Étant le dernier membre de notre espèce, il me considérait comme sa propre fille et se battait pour moi de toutes ses forces. Ma présence lui rappelait chaque jour ce terrible drame, tout en lui offrant un léger réconfort.

 Kaya et moi le serrâmes chaleureusement dans nos bras, notre instinct maternel primant sur notre pudeur. Il se laissa aller et pleura à chaudes larmes. Le voir dans cet état me brisait le cœur. Si seulement je pouvais l’aider à surmonter sa peine.

 Le reste de la soirée se prolongea dans cette ambiance morose. Tout le monde eut du mal à s’endormir, rongé par des pensées amères.


 Je me demandais si ce désert avait une fin. La révélation d’Avorian avait suscité en nous une certaine lassitude. Nous étions tous délicats et aux petits soins avec lui. Kaya, très perturbée, s’en voulut d’avoir abordé ce sujet. Elle balaya l’air d’un geste sec en me confiant : « Quelle idiote ! J’aurais dû m’en douter ! Qu’est-ce qui m’a pris de poser cette question ! » Je ne pouvais que compatir, moi qui manquais souvent d’habilité et de tact envers Avorian.

 Et si les vêtements que je portais avaient appartenu à sa fille ? J’imaginais sa douleur, une constante piqûre de rappel. En psychologie terrienne, on parlerait de transfert émotionnel, où il pourrait projeter son affection sur moi, nourrissant peut-être le désir inconscient de faire revivre sa fille à travers ma présence...

 Les jours se ressemblaient trop à mon goût, malgré l’agréable sensation de vitesse que nous procuraient nos montures. Le souffle du vent brossait continuellement les grains de sable. Parfois, ils roulaient et dévalaient les dunes, créant un nuage de poussière.
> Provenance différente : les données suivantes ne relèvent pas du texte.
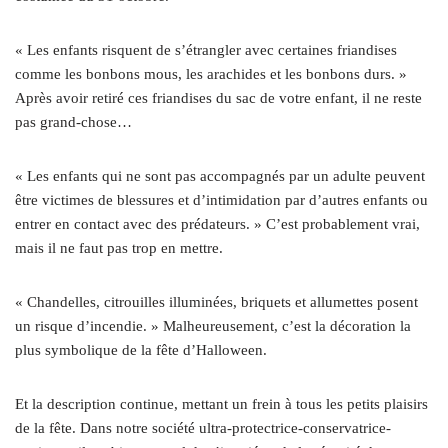
« Les enfants risquent de s’étrangler avec certaines friandises
comme les bonbons mous, les arachides et les bonbons durs. »
Après avoir retiré ces friandises du sac de votre enfant, il ne reste
pas grand-chose…
« Les enfants qui ne sont pas accompagnés par un adulte peuvent
être victimes de blessures et d’intimidation par d’autres enfants ou
entrer en contact avec des prédateurs. » C’est probablement vrai,
mais il ne faut pas trop en mettre.
« Chandelles, citrouilles illuminées, briquets et allumettes posent
un risque d’incendie. » Malheureusement, c’est la décoration la
plus symbolique de la fête d’Halloween.
Et la description continue, mettant un frein à tous les petits plaisirs
de la fête. Dans notre société ultra-protectrice-conservatrice-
 Nous souffrions du manque d’eau ; ma peau me semblait aussi foncée que celle des Komacs.


 Le lendemain, nous atteignîmes enfin une nouvelle oasis. Alors que Kaya et les jumeaux dévalaient la dune à toute vitesse pour plonger dans le petit étang, je quittai mon embanore, prenant le temps de m’étirer et de faire quelques mouvements avant d’aller me désaltérer. Avorian, étonnamment souple et habile pour son âge, grimpa à un arbre pour y chercher des fruits mûrs aux couleurs éclatantes. Je l’aidai à nous réapprovisionner en nourriture.
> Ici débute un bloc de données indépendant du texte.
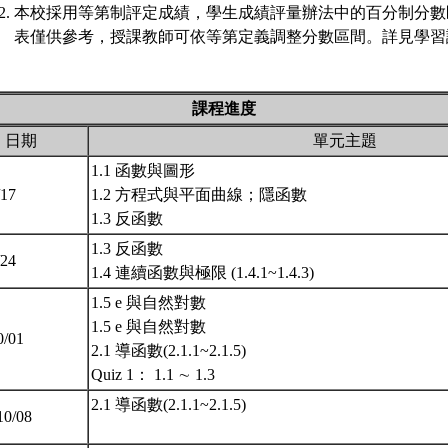
本校採用等第制評定成績，學生成績評量辦法中的百分制分數
表僅供參考，授課教師可依等第定義調整分數區間。詳見學習評
課程進度
日期
單元主題
1.1 函數與圖形
/17
1.2 方程式與平面曲線；隱函數
1.3 反函數
1.3 反函數
/24
1.4 連續函數與極限 (1.4.1~1.4.3)
1.5 e 與自然對數
1.5 e 與自然對數
0/01
2.1 導函數(2.1.1~2.1.5)
Quiz 1： 1.1 ∼ 1.3
2.1 導函數(2.1.1~2.1.5)
10/08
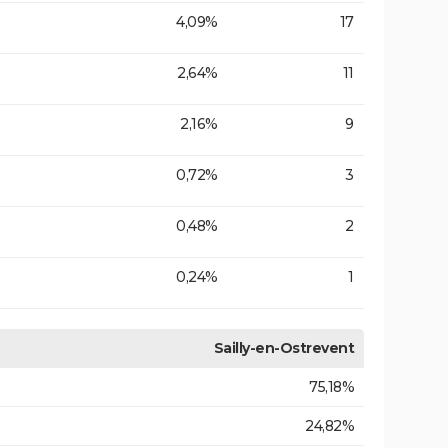
4,09%
17
2,64%
11
2,16%
9
0,72%
3
0,48%
2
0,24%
1
Sailly-en-Ostrevent
75,18%
24,82%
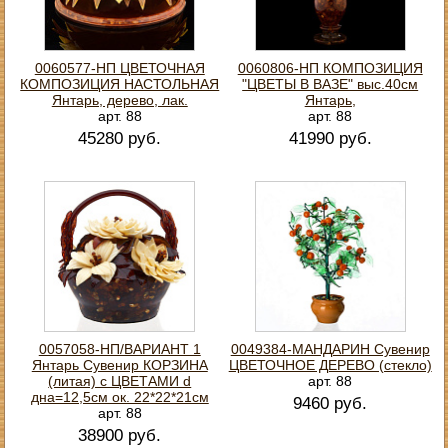
0060577-НП ЦВЕТОЧНАЯ
0060806-НП КОМПОЗИЦИЯ
КОМПОЗИЦИЯ НАСТОЛЬНАЯ
"ЦВЕТЫ В ВАЗЕ" выс.40см
Янтарь, дерево, лак.
Янтарь,
арт. 88
арт. 88
45280 руб.
41990 руб.
0057058-НП/ВАРИАНТ 1
0049384-МАНДАРИН Сувенир
Янтарь Сувенир КОРЗИНА
ЦВЕТОЧНОЕ ДЕРЕВО (стекло)
(литая) с ЦВЕТАМИ d
арт. 88
дна=12,5см ок. 22*22*21см
9460 руб.
арт. 88
38900 руб.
 Nous passâmes un long moment à nous laver dans le bassin rafraîchissant, bercés par le doux son de l'eau. L'odeur fraîche de la végétation contrastait avec le parfum chaud du sable, promesse de vie au cœur du désert

– Nous arrivons bientôt, nous prévint Kaya. Demain, si tout se passe bien.

– Oh non… Il faut déjà se quitter ? se plaignit Ishaam.

– Je ne sais pas comment nous aurions fait sans vous. Nous serions sans doute morts de soif, calcinés depuis longtemps, perdus au milieu des dunes, murmurai-je à nos précieux guides.

– Oui, ou dévorés par les Glemsics et possédés par les esprits sombres, ajouta Ishaam un ton ironique.

– Un grand merci pour votre aide, dit Avorian, sa voix empreinte de gratitude. Nous vous avons mis en danger, et malgré tout, vous êtes restés à nos côtés. Nous vous en serons éternellement reconnaissants.

 Des larmes perlèrent au coin de ses yeux, reflets de la douleur de la séparation à venir. Nos trois Komacs se jetèrent sur lui dans une étreinte qui disait tout.

 La soirée fut silencieuse, l’atmosphère pesante. Un réel déchirement étreignait nos cœurs à l’idée de devoir se quitter.

 Je m’allongeai aux côtés de Merian. Nous échangeâmes de tendres baisers pendant une bonne partie de la nuit, soufflant des mots doux. Je me blottis dans ses bras, savourant une dernière fois la chaleur de sa présence réconfortante avant de sombrer dans un sommeil apaisé.